(TEXTO EXTRAÍDO):
* * * * * * *

Capa do Relatório de Impacto Ambiental da empresa de Companhoni. (Imagem: Seam)

Terceiro maior latifundiário brasileiro no Paraguai, o gaúcho Joici Luiz Companhoni tem sua vida empresarial movida pela madeira. Ele e sua família vivem entre Maringá (PR) e o departamento de Canindeyú, do outro lado da fronteira com o Paraná. Ali e no Alto Paraná, somam 14 mil hectares. No departamento de Boquerón, no extremo oeste do Chaco, possuem 40 mil hectares. Em território de índios isolados, os Ayoreo Totobiegosode. Essa expansão passa também pelo Mato Grosso do Sul e tem no desmatamento uma de suas marcas.

Os Ayoreo são o único povo indígena isolado da América do Sul que não vive na Amazônia. A Survival já apresentou ao Comitê de Eliminação da Discriminação Racial da Organização das Nações Unidas (ONU) um relato das ameaças ao povo originário. E o caso da Ganadera Umbu – que tem 40 mil hectares em Boquerón – é emblemático. A empresa de Companhoni foi flagrada pelo Ministério Público praticando crimes ambientais, em 2016. E prevê o desmatamento como fonte de renda, além de método de expansão pecuária.

O brasileiro aparece em lista da Oxfam como 13º maior latifundiário no Paraguai, com 40 mil hectares. De Olho nos Ruralistas constatou que ele é o terceiro brasileiro na lista: “Proprietários brasileiros têm 14% das terras paraguaias“. Mas soma agora mais 14 mil hectares, tamanho de suas propriedades na Região Oriental. São 54 mil hectares, metade da área de Hong Kong, na China. Companhoni fica atrás apenas de Marcelo Bastos Ferraz e de Tranquilo Favero – que ainda terão suas histórias contadas na série De Olho no Paraguai.

Figueiredo com o general Samaniego, que repassou para brasileiro as terras no Chaco. (Foto: Reprodução)

Ele comprou suas terras do general paraguaio Adolfo Samaniego, um dos homens de confiança de Alfredo Stroessner durante a ditadura (1954-1989) e ministro da Defesa de Andrés Rodriguez, sucessor de Stroessner. Em 1983, embaixador no Brasil, tomava mate com o general João Baptista Figueiredo, último presidente da ditadura brasileira (1964-1985), seu amigo desde os anos 50. Figueiredo passava desde 1965, a Stroessner, dados sobre os paraguaios que viviam no Brasil. Nesse ano Samaniego comandava a unidade militar de Presidente Stroessner, hoje Ciudad del Este.

* * * * * * *

(DADOS REGISTRADOS):
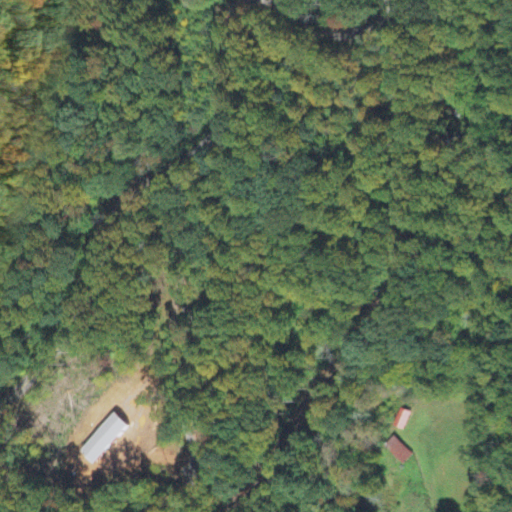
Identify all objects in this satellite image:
road: (196, 149)
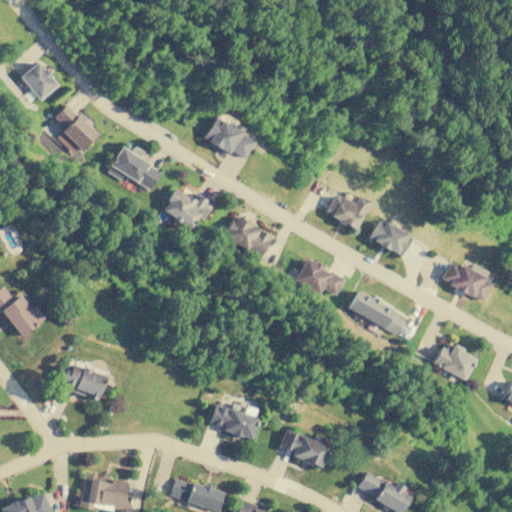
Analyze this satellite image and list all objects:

* * * * * * *

Retome a reportagem sobre as terras de Joici Luiz Companhoni no Paraguai, seguindo a partir da última frase apresentada. A listagem vem de uma fonte distinta da reportagem.

“Há indícios de que se trata de um título inventado mediante uma alteração de dados no Registro Público de Propriedades”, escreveu Marcos Glauser em um livro sobre estrangeirização de terras publicado em 2009 pela Base Investigaciones Sociales (Base-IS). “Aparentemente uma parte das terras do general Samaniego formava parte dos 150 mil hectares que Andrés Rodríguez ofereceu a Lino Oviedo por seu apoio ao golpe de Estado em 1989”. O general Oviedo viveu no exílio, no Brasil, entre 1999 e 2002.

A DESTRUIÇÃO DAS FLORESTAS

Variação do desmatamento no Chaco em dez anos. (Fonte: Global Forest Watch)

As terras de Companhoni ficam no distrito de Mariscal Estigarribia, no Boquerón. Não à toa é o município que mais desmata no Grande Chaco, que se estende por Bolívia e Argentina. Somente em janeiro foram 13.520 hectares de desmatamento. Ou “desmonte”, como diz o último Relatório de Impacto Ambiental da Ganaderia Umbu. Esse relatório, de abril de 2015, prevê exploração agropecuária nas terras dos povos isolados. Com 13 mil hectares de pasto: o Panicum maximum.

Mas não foi o primeiro relatório de impacto ambiental da Umbu Pecuária. O de 2005 falava em pecuária “e extração de madeira”. A ser aproveitada “quase totalmente como lenha e carvão, além de algumas que possam ser industrializadas”. Tudo isso acompanhado do “desmonte” de 23.800 hectares de mata, a serem substituídas por 18.852 cabeças de gado Nelore e Brangus. Consequências, segundo Marcos Glauser: degradação da vegetação, aumento da temperatura local, mais erosão e salinização.

Pois bem: o desmatamento de 20 mil hectares na região de Aguada Lidia foi efetivado. E quem mostra isso é o próprio Relatório de Impacto Ambiental da empresa, em 2015. A parte de cima do mapa sobre o uso atual da terra (abaixo) mostra a área desmatada e utilizada, principalmente, para pasto. A parte de baixo mostra as florestas ainda preservadas. Em 2006, nada menos que 99,5% da propriedade (39.807 hectares) era composta de matas nativas, primárias.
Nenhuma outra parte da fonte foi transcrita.